The renaissance of soda water
Home soda siphons, and soda water are enjoying a renaissance in the 21st century as retro items become fashionable. Contemporary soda siphons are commonly made of aluminium, although glass and stainless steel siphons are available. The valve-heads of today are made of plastic, with metal valves, and replaceable o-ring seals. Older siphons are in demand on on-line auction sites. Carbonated water, without the acidity regulating addition of soda, is currently seen as fashionable although home production (see below) is mainly eschewed in favour of commercial products.

Use
Soda water is a diluent; It works well in short drinks made with whisky, brandy and Campari and in long drinks such as those made with vermouth. Soda water may be used to dilute drinks based on cordials such as orange squash. Soda water is a necessary ingredient in many cocktails, where it is used to top-off the drink and provide a degree of 'fizz'. Adding soda water to 'short' drinks such as spirits dilutes them and makes them 'long'. One report states that the presence of carbon dioxide in a cocktail may accelerate the uptake of alcohol in the blood, making both the inebriation and recovery phases more rapid.

The addition of soda water to dilute spirits was especially popular in hot climates and seen as a somewhat "British" habit.
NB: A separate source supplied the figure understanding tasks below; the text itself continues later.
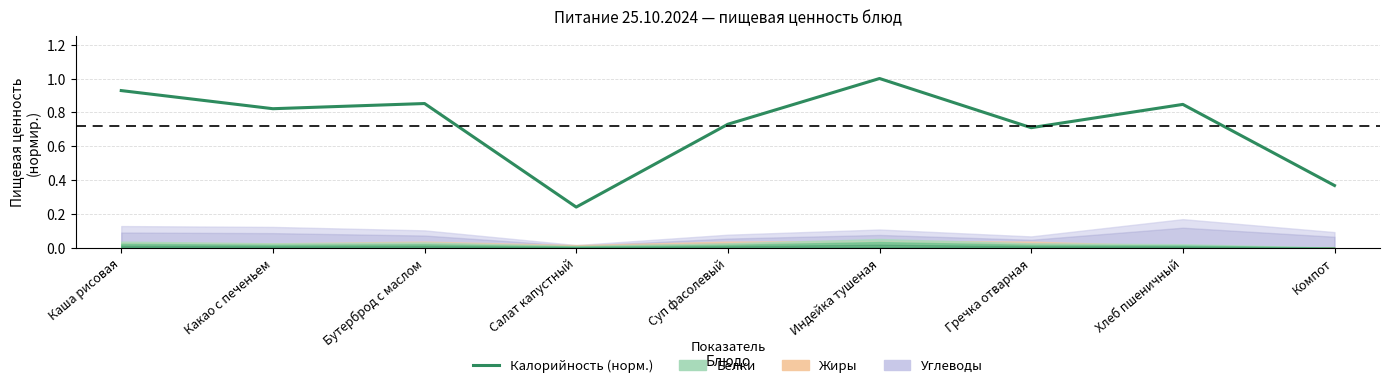

List the labels in order of value, smallest first.

Салат капустный, Компот, Гречка отварная, Суп фасолевый, Какао с печеньем, Хлеб пшеничный, Бутерброд с маслом, Каша рисовая, Индейка тушеная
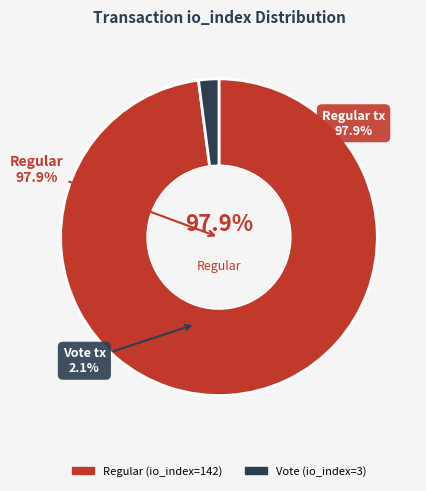

Which category has the biggest portion of the pie?

Regular (io_index=142)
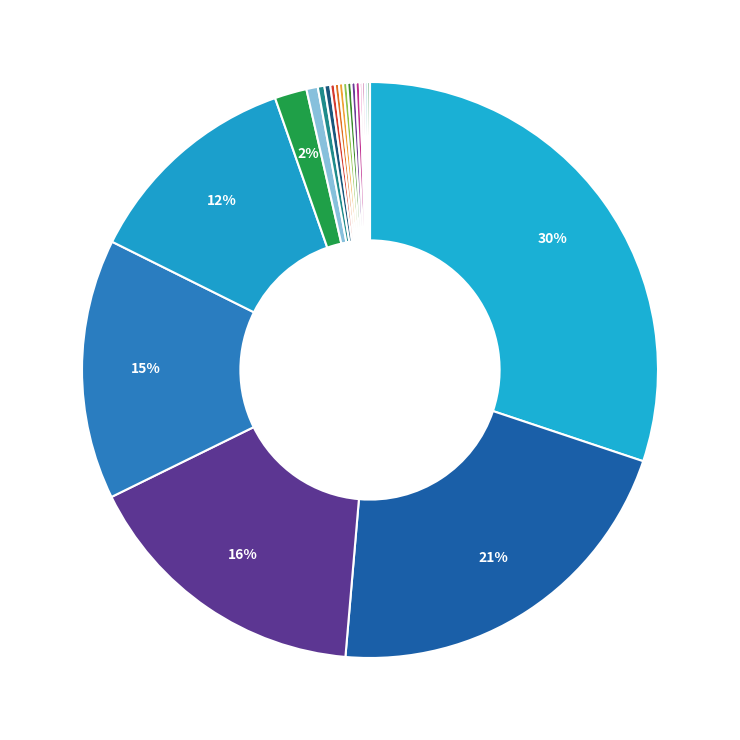

Is there a majority slice in this chart?

No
Adding soda water to quality Scotch whisky has been deprecated by whisky lovers, but was a popular lunchtime drink or early evening pre-dinner or pre-theatre drink until the late part of the 20th century.

Pre-filled glass soda-siphons were sold at many liquor stores, a deposit was charged on the siphon, to encourage the return of the relatively expensive siphon for re-filling. In 1965 the deposit on a single soda-syphon in England was 7/6d (seven shillings and six pence).

Soda water can be made at home, by use of a readily available 1.1 US qt rechargeable soda-siphon, and disposable one-shot screw-in carbon dioxide cartridges.  A simple recipe is to chill filtered tap water in the fridge, add one quarter to one half a level teaspoon of sodium bicarbonate (baking soda) to the rechargeable soda-siphon, pour in the chilled water and add the carbon dioxide.

A pH testing kit can be used to alter the amount of sodium bicarbonate per litre of carbonised water to neutralise acidity. The siphon should be kept in the refrigerator to preserve carbonation of the contents, and brought out for use, but many rechargeable soda-siphons are handsome objects in their own right, and are kept out for viewing on the drinks tray in many homes.

Soda water made in this way tends not to be as 'gassy' as commercial soda water although chilling of the water before carbonation helps.